Chains: The End

Finishing the remainder of the levels in a burst has left my hand worn-out. I suppose this is one of the areas where the touchscreen version is superior. You might think that the laptop trackpad I’ve been using isn’t too far removed from a touchscreen, as far as the hands go, but you use two things at different angles. Also, with a touchscreen, it would be impossible to lose track of where the cursor is, as happened to me occasionally. So I’d suggest playing this on a phone if you have any desire to play it at all. Too bad Steam doesn’t support such devices yet.

Overall, I have mixed feelings about this game. It does some good experimentation with types of challenge, but only on some of the levels. Plus, the experimental parts, like any true experiments, fail sometimes. For example, there was one level toward the end (the only no-time-pressure level that posed any real challenge) where you have to balance the bubbles in two pans of a scale — each bubble has a number inscribed on it indicating its weight. Your only way to alter the contents of the pans is of course by deleting chains, and bubbles you delete are replaced with new ones, weighing a different amount, after a substantial delay. Anyway, I never really solved this one: I was just getting the hang of thinking in terms of value differences between chains, when all of the sudden it solved itself. Some random replacement bubbles came in that just happened to match the weight of the other pan. I’d feel cheated, and want to try again and do it right, except for the fact that the puzzle wasn’t all that engaging, and doesn’t really have much of anything to do with the game’s core mechanic.

It's a triskelion! Get in the car!Probably my most positive experience was on the penultimate level, titled “The Mill”. Here, bubbles fall in batches into the buckets of a three-lobed whirligig, which spins slowly to spill what it holds. The goal is to delete 300 without losing 20. Frequently it’s impossible to nab the last crumbs in a batch. This is a time-pressure level, but it strikes me as having just the right degree of pressure: the mill rotates slowly enough that I wasn’t just frantically trying to pick things off as quickly as possible, I was thinking about optimization. Also, my own victory here was particularly dramatic. There came a point when I was very close to making quota, but the unchainable residue in a batch was going to put me over the limit when it fell. I hadn’t been paying much attention to the nearly-emptied buckets after I nearly-emptied them, so I wasn’t sure exactly when in the cycle they dumped their load, relative to when the new batch came. When the new batch did in fact come just in time for me to win before I lost, it felt like the cavalry had arrived in the nick of time.

Levels in this game end with a peculiar lack of fanfare. There’s always an on-screen display of your progress, but it’s small and doesn’t draw attention to itself, and finishing a time-pressure level usually requires enough concentration that I don’t go looking for it. (The Mill is one of the few that permitted that luxury.) So winning doesn’t involve a great sense of anticipation, and can feel abrupt: you’re in the groove, making chains fast enough to keep pace, and then things just stop. A little text message appears in the center informing you that you’ve unlocked the next level, and would you like to go there now? And that’s all the recognition you get of your accomplishment at that moment. Beating the last level at least takes you to the credits screen, which thanks you for playing.
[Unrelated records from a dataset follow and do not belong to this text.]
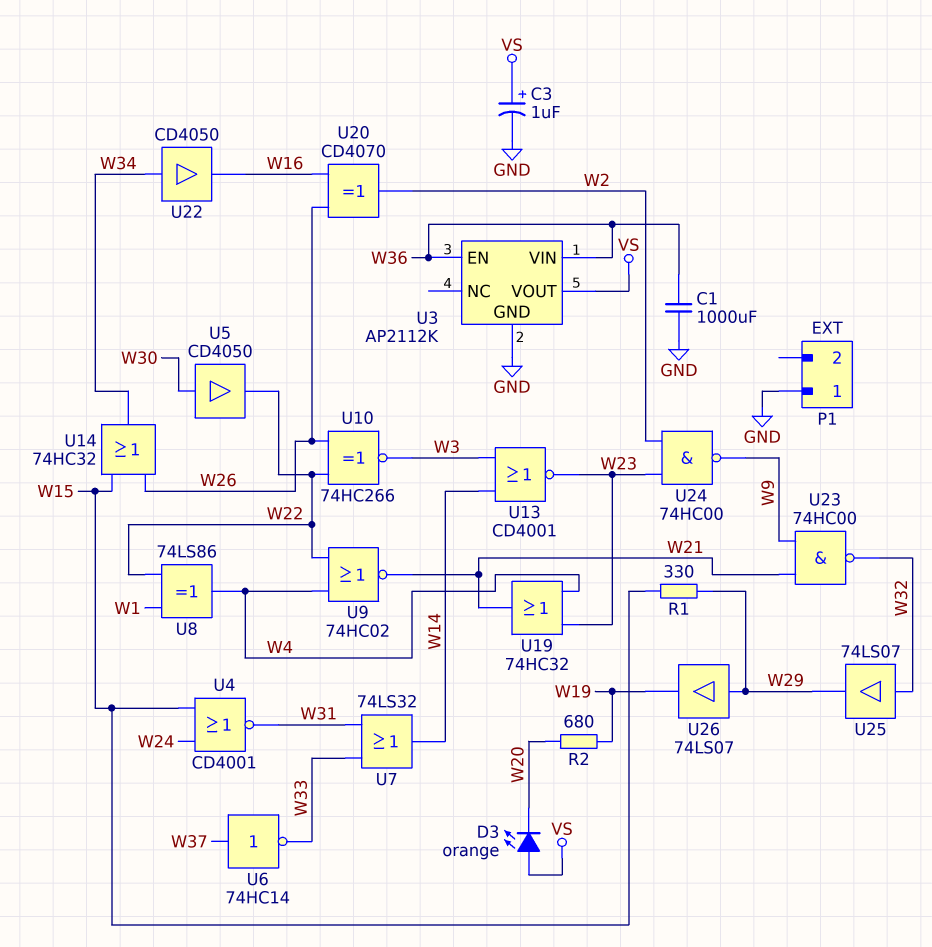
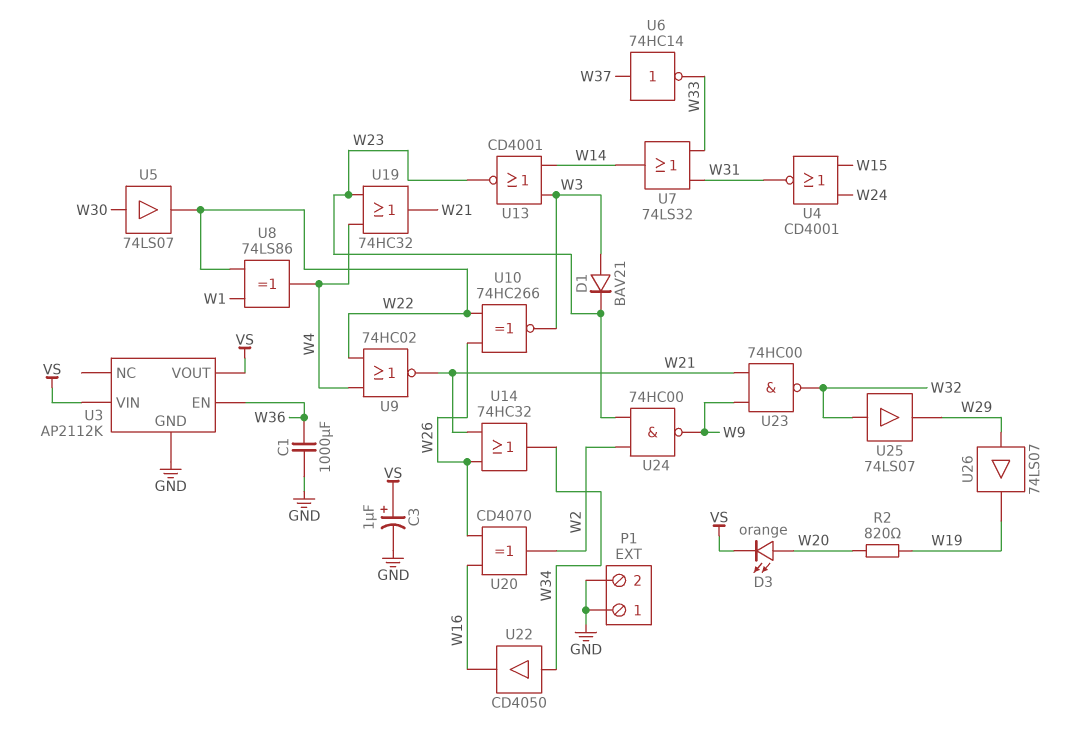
D1: none -> diode BAV21 (A W3, K W23)
D3: LED orange (A VS, K W20) -> LED orange (A W20, K VS)
P1 pin 2: none -> GND
R1: 330 (W15, W29) -> none
R2: 680 (W19, W20) -> 820 (W19, W20)
U3 pin VIN: W36 -> VS
U5: buffer CD4050 (in W30, out W22) -> buffer 74LS07 (in W30, out W22)
U14: OR 74HC32 (in W15, in W26, out W34) -> OR 74HC32 (in W21, in W26, out W34)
The credits screen is interactive, by the way: the words “THE END”, made of movable letters, are in a bin of bubbles, which you can chain to your heart’s content. There’s no goal here, and anything you delete is replaced from the top, but you can at least do things like undermine the bubbles supporting the letters and make them fall over or out of place.

Overall, this is a very elegant game. I mean this both in the visual sense — it has a clean, simple aesthetic that I find quite attractive — and in the mathematical sense — this is a game that gets a lot of mileage out of very simple rules. I think I liked it more than I disliked it, if only because it did manage to develop its core mechanic in unanticipated directions.